> _TASK ITEM_
Give the lines of the material verbatim, from the first line to the line with "Picking. The system", including both.

> _EXERCISE DATA_
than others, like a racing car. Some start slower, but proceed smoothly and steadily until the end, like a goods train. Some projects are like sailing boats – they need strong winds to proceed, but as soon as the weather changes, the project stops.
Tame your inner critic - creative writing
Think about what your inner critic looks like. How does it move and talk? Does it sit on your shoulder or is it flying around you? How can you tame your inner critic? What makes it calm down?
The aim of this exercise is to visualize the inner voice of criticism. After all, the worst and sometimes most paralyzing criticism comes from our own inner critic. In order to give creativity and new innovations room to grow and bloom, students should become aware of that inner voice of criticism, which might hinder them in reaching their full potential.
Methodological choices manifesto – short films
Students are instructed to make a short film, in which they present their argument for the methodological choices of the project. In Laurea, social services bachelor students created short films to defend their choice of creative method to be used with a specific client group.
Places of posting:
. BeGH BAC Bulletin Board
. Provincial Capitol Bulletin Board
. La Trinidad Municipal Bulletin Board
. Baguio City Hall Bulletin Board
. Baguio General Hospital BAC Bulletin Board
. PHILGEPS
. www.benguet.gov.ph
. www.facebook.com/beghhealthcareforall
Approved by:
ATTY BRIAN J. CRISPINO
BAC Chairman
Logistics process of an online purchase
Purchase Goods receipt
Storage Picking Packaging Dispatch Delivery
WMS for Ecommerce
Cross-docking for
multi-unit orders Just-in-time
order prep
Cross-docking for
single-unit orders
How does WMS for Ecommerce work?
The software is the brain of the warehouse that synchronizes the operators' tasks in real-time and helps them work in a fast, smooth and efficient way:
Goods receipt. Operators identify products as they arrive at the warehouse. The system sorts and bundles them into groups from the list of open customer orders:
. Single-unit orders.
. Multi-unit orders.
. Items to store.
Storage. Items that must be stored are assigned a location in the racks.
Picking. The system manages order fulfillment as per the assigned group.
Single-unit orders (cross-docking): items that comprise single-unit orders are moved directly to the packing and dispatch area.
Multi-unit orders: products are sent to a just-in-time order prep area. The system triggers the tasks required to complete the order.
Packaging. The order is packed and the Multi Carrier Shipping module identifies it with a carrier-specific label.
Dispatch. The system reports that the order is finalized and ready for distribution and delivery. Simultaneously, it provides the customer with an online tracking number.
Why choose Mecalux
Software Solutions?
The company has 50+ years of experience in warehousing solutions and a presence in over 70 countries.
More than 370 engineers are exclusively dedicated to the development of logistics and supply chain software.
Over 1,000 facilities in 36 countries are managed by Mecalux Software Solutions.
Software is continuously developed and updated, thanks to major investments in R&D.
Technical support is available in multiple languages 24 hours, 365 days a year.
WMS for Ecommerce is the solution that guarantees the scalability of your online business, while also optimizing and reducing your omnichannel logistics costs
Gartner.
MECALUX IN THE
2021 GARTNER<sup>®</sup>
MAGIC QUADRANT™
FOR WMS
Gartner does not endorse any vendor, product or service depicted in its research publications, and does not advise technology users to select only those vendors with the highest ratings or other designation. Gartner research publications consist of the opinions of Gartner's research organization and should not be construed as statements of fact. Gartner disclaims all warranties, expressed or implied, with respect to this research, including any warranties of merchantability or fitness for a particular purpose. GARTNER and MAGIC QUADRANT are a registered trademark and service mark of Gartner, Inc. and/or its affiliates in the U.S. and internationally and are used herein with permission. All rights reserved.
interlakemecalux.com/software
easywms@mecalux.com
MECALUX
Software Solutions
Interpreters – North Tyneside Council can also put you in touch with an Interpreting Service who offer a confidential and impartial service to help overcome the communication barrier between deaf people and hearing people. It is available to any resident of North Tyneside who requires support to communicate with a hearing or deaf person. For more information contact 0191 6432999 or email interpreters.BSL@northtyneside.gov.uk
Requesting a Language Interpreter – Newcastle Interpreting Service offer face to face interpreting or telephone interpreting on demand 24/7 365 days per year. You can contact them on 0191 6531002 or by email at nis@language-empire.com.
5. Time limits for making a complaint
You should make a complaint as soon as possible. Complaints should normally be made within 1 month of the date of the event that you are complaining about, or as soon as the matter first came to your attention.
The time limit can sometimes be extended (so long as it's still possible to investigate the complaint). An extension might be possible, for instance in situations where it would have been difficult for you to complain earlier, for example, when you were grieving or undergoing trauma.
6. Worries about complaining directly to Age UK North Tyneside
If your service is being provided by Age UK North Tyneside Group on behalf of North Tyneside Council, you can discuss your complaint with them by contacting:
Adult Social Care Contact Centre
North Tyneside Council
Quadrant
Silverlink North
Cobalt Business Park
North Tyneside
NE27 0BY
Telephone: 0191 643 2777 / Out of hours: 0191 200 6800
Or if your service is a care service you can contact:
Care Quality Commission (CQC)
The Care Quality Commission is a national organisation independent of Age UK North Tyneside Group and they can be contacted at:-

> _YOUR RESPONSE_
than others, like a racing car. Some start slower, but proceed smoothly and steadily until the end, like a goods train. Some projects are like sailing boats – they need strong winds to proceed, but as soon as the weather changes, the project stops.
Tame your inner critic - creative writing
Think about what your inner critic looks like. How does it move and talk? Does it sit on your shoulder or is it flying around you? How can you tame your inner critic? What makes it calm down?
The aim of this exercise is to visualize the inner voice of criticism. After all, the worst and sometimes most paralyzing criticism comes from our own inner critic. In order to give creativity and new innovations room to grow and bloom, students should become aware of that inner voice of criticism, which might hinder them in reaching their full potential.
Methodological choices manifesto – short films
Students are instructed to make a short film, in which they present their argument for the methodological choices of the project. In Laurea, social services bachelor students created short films to defend their choice of creative method to be used with a specific client group.
Places of posting:
. BeGH BAC Bulletin Board
. Provincial Capitol Bulletin Board
. La Trinidad Municipal Bulletin Board
. Baguio City Hall Bulletin Board
. Baguio General Hospital BAC Bulletin Board
. PHILGEPS
. www.benguet.gov.ph
. www.facebook.com/beghhealthcareforall
Approved by:
ATTY BRIAN J. CRISPINO
BAC Chairman
Logistics process of an online purchase
Purchase Goods receipt
Storage Picking Packaging Dispatch Delivery
WMS for Ecommerce
Cross-docking for
multi-unit orders Just-in-time
order prep
Cross-docking for
single-unit orders
How does WMS for Ecommerce work?
The software is the brain of the warehouse that synchronizes the operators' tasks in real-time and helps them work in a fast, smooth and efficient way:
Goods receipt. Operators identify products as they arrive at the warehouse. The system sorts and bundles them into groups from the list of open customer orders:
. Single-unit orders.
. Multi-unit orders.
. Items to store.
Storage. Items that must be stored are assigned a location in the racks.
Picking. The system manages order fulfillment as per the assigned group.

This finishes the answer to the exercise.